Towards Robust Evaluation of STEM Education: Leveraging MLLMs in Project-Based Learning
Xinyi Wu, Yanhao Jia, Qinglin Zhang, Yiran Qin, Luwei Xiao, Shuai Zhao
TL;DR
This work tackles the problem of robustly evaluating multimodal STEM PBL outcomes by introducing PBLBench and the PBL-STEM dataset, designed to operate on long-context, cross-modal student projects. It grounds evaluation criteria with Analytic Hierarchy Process (AHP) weights derived from expert judgments and benchmarks 15 MLLMs/LLMs, revealing that even top models achieve only about $59\%$ ranking accuracy and exhibit hallucinations and instability. The key contributions are the first multimodal STEM PBL dataset, an expert-validated, weighted rubric for PBL assessment, and a comprehensive benchmark that probes long-context reasoning and cross-modal integration.
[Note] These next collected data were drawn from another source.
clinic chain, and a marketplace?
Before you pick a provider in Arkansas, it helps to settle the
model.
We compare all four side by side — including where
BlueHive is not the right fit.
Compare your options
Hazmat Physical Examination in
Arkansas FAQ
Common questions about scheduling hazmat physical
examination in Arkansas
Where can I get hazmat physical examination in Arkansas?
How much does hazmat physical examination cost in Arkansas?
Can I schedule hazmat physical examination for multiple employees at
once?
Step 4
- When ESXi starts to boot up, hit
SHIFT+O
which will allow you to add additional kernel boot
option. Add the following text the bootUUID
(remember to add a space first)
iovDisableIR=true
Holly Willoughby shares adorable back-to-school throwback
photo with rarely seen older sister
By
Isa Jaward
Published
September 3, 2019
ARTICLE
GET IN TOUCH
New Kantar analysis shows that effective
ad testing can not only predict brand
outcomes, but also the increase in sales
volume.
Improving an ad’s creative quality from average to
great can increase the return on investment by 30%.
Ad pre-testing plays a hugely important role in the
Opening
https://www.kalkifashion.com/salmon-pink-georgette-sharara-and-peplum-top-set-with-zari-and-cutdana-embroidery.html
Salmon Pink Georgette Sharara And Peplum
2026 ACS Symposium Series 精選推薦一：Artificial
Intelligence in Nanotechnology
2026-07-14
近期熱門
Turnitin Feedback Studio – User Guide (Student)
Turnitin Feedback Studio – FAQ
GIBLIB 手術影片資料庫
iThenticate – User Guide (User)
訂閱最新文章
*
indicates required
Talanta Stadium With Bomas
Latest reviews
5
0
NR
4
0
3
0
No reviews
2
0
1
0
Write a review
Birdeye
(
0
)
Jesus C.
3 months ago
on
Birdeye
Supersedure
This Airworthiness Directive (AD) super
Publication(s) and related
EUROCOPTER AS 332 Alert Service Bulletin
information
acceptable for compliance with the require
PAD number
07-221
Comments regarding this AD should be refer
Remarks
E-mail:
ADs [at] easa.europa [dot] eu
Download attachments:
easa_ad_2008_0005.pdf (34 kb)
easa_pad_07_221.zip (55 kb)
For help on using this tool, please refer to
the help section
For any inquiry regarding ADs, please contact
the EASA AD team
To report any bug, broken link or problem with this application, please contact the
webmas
The work highlights the potential for AI-assisted education while underscoring current limitations and the need for robust self-verification mechanisms to reduce teacher workload and improve assessment reliability. $\{(S_i; R_i)\}_{i=0}^n = M(P, x_i)$, for all $x \in \text{PBL-STEM}$, is central to the evaluation framework, operationalizing model scores and rankings against expert standards.
Abstract
Project-Based Learning (PBL) involves a variety of highly correlated multimodal data, making it a vital educational approach within STEM disciplines. With the rapid development of multimodal large language models (MLLMs), researchers have begun exploring their potential to enhance tasks such as information retrieval, knowledge comprehension, and data generation in educational settings. However, existing benchmarks fall short in providing both a free-form output structure and a rigorous human expert validation process, limiting their effectiveness in evaluating real-world educational tasks. Additionally, few methods have developed automated pipelines to assist with the complex responsibilities of teachers leveraging MLLMs, largely due to model hallucination and instability, which lead to unreliable implementation. To address this gap, we introduce PBLBench, a novel benchmark designed to evaluate complex reasoning grounded in domain-specific knowledge and long-context understanding, thereby challenging models with tasks that closely resemble those handled by human experts. To establish reliable ground truth, we adopt the Analytic Hierarchy Process (AHP), utilizing expert-driven pairwise comparisons to derive structured and weighted evaluation criteria. We assess the performance of 15 leading MLLMs/LLMs using PBLBench and demonstrate that even the most advanced models achieve only 59% rank accuracy, underscoring the significant challenges presented by this benchmark. We believe PBLBench will serve as a catalyst for the development of more capable AI agents, ultimately aiming to alleviate teacher workload and enhance educational productivity.